Un tigre se levanta de la cama, se emperifolla, se peina, se perfila bien las rayas negras y se va al estudio del británico Tim Flach para hacerse una foto muy formal, con cara de patriarca; una placa para colgar encima de la chimenea de su mansión.
Esa es la impresión que dan todas estas imágenes. Ocurre como si las bestias confiasen en este fotógrafo que consigue aunar el salvajismo con una actitud de posado. «Me interesa la yuxtaposición del caos y el control», escribió.


Le gusta también trastear con la frontera entre animalidad y humanidad. Juega con la tendencia del cerebro sapiens a transferir características morfológicas y emociones propias de los animales. Por eso introduce un fondo negro: así descontextualiza a las criaturas del ambiente que las rodea, las hace sujeto reconocible y equiparable a nosotros.
Muchas de las especies que retrata están al borde de la extinción, por eso, la prioridad del fotógrafo británico es «producir imágenes emocionalmente activas».

Hizo lo necesario para lograr estas tomas. En una ocasión viajó a Rusia, cerca del mar Caspio, pero como era verano los negativos salieron distorsionados, inutilizados por el calor extremo. Regresó en invierno, a -20ºC. Así consiguió la imagen de la saiga con su pelaje invernal: una criatura casi desconocida, una especie de cabra con nariz de trompa que, como anotó Tim Flach, no desentonaría en una cantina de Star Wars.

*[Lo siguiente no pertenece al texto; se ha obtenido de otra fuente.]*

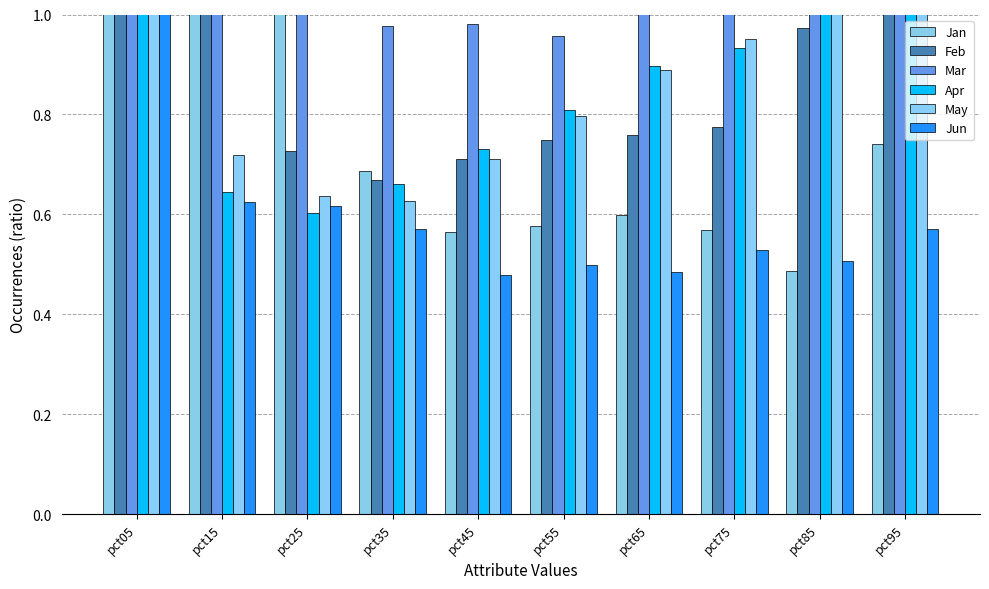

What is the spread (max minus min) of values at pct95?

1.2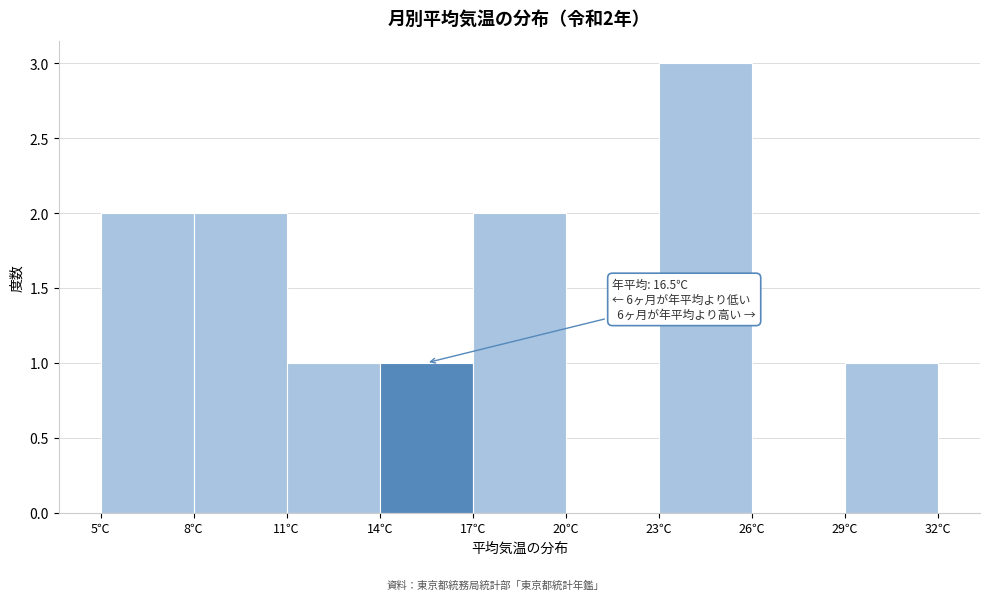

Which range on the x-axis has the tallest bar?

23 to 26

En sus colecciones aparece un picozapato con mirada ceñuda y honesta como la de un minero Asturiano; un mandril con cardado ochentero y ojos asertivos; una paloma jacobina coronada por su mantón flamenco; o un murciélago con pantalones cagados dándoselas de urbanita clandestino.
La fotografía, para Tim Flach, tiende un puente entre el mundo natural y unas civilizaciones que viven desde hace siglos completamente desconectadas de la naturaleza, y que son, precisamente, las culpables de la depauperación del planeta y, a la vez, las únicas que pueden enmendar el daño.